In [23]:
import torch
import torch.nn.functional as F
import torch.nn as nn
import matplotlib.pyplot as plt # for making figures
%matplotlib inline

In [24]:
data = open('input.txt').read()
alphabet = set([c for c in data])
stoi = {s:i for i,s in enumerate(alphabet)}
itos = {value: key for key, value in stoi.items()}
vocab_size = len(alphabet)
print(f"{vocab_size=}")
def encode(s):
    return [stoi[c] for c in s]

def decode(encoded):
    return ''.join([itos[i] for i in encoded])

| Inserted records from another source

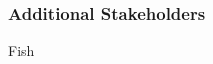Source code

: \documentclass{sigchi}
\begin{document}
\subsubsection{Additional Stakeholders}
Fish

%
%
%
%
%
\balance



\end{document}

encoded = torch.tensor(encode(data), dtype=torch.long)
encoded[:20]

vocab_size=65


tensor([42, 30,  2, 50, 53, 19, 51, 30, 53, 30, 28, 33, 18, 25, 62, 26, 33,  9,
        48,  2])

In [25]:
x = int(0.9 * len(data))
training_data = encoded[:x]
validation_data = encoded[x:]

In [26]:
torch.manual_seed(42)
batch_size = 32
block_size = 8
head_size = 16


def get_batch(split):
    data = training_data if split == 'train' else validation_data
    indices = torch.randint(0, data.shape[0] - 1 - block_size, (batch_size,))
    xs = torch.stack([data[i:i+block_size] for i in indices])
    ys = torch.stack([data[i+1:i+block_size+1] for i in indices])
    return xs, ys

xbatch, ybatch = get_batch('train')

query, key, value


In [27]:
# single self attention head
class Head(nn.Module):
    def __init__(self):
        super().__init__()
        self.query = nn.Linear(vocab_size, head_size)
        self.key = nn.Linear(vocab_size, head_size)
        self.value = nn.Linear(vocab_size, head_size)
        self.register_buffer("mask", torch.tril(torch.ones(block_size, block_size)))
    
    def forward(self, x):
        print(f'{x.shape=}, {vocab_size=}, {head_size=}')
        q = self.query(x) # B, T, H
        k = self.key(x) # B, T, H

        print(f'{q.shape=}, {k.shape=}')


        wei = q @ k.transpose(-1, -2) * (head_size ** -0.5) # B, T, T
        print(f'{wei.shape=}, {self.mask.shape=}')
        wei = wei.masked_fill(self.mask == 0, -float('inf')) # B, T, T
        wei = F.softmax(wei, dim=-1) # B, T, T
        v = self.value(x) # B, T, H
        return wei @ v # B T T @ B T H -> B T H

        

In [30]:
class LanguageModel(nn.Module):
    def __init__(self):
        super().__init__()
        self.token_embeddings = nn.Embedding(vocab_size, vocab_size)
        self.position_embeddings = nn.Embedding(block_size, vocab_size)
        self.head = Head()
        self.final = nn.Linear(head_size, vocab_size)
    

    def forward(self, x, targets=None):
        tokens_embeddings = self.token_embeddings(x) 
        position_embeddings = self.position_embeddings(torch.arange(x.shape[1]))
        # print(f'{tokens_embeddings.shape=}, {position_embeddings.shape=}')
        x = tokens_embeddings + position_embeddings

        x = self.head(x) # (batch_size, block_size, head_size)
        logits = self.final(x) # (batch_size, block_size, vocab_size)

        loss = None
        if targets is not None:
            B, T, C = logits.shape
            loss = F.cross_entropy(
                logits.view(B * T, C),
                targets.view(B * T)
            )
        # print(f'{x.shape=}')
        return loss, logits
    
    def generate(self, length):
        result = ''
        context = torch.randint(0, vocab_size, (1,1))
        for _ in range(length):
            print(f'{context.shape=}')
            _, logits = self(context)
            logits = logits[:, -1, :]
            probs = F.softmax(logits, dim=-1)
            sample = torch.multinomial(probs, 1, replacement=True)
            context = torch.cat([context, sample], dim=1)
            if context.shape[0] >= block_size:
                context = context[1:]
            result += itos[sample.item()]
        return result

In [31]:
m = LanguageModel()
m.generate(10)

context.shape=torch.Size([1, 1])
x.shape=torch.Size([1, 1, 65]), vocab_size=65, head_size=16
q.shape=torch.Size([1, 1, 16]), k.shape=torch.Size([1, 1, 16])
wei.shape=torch.Size([1, 1, 1]), self.mask.shape=torch.Size([8, 8])


RuntimeError: Expected size for first two dimensions of batch2 tensor to be: [1, 8] but got: [1, 1].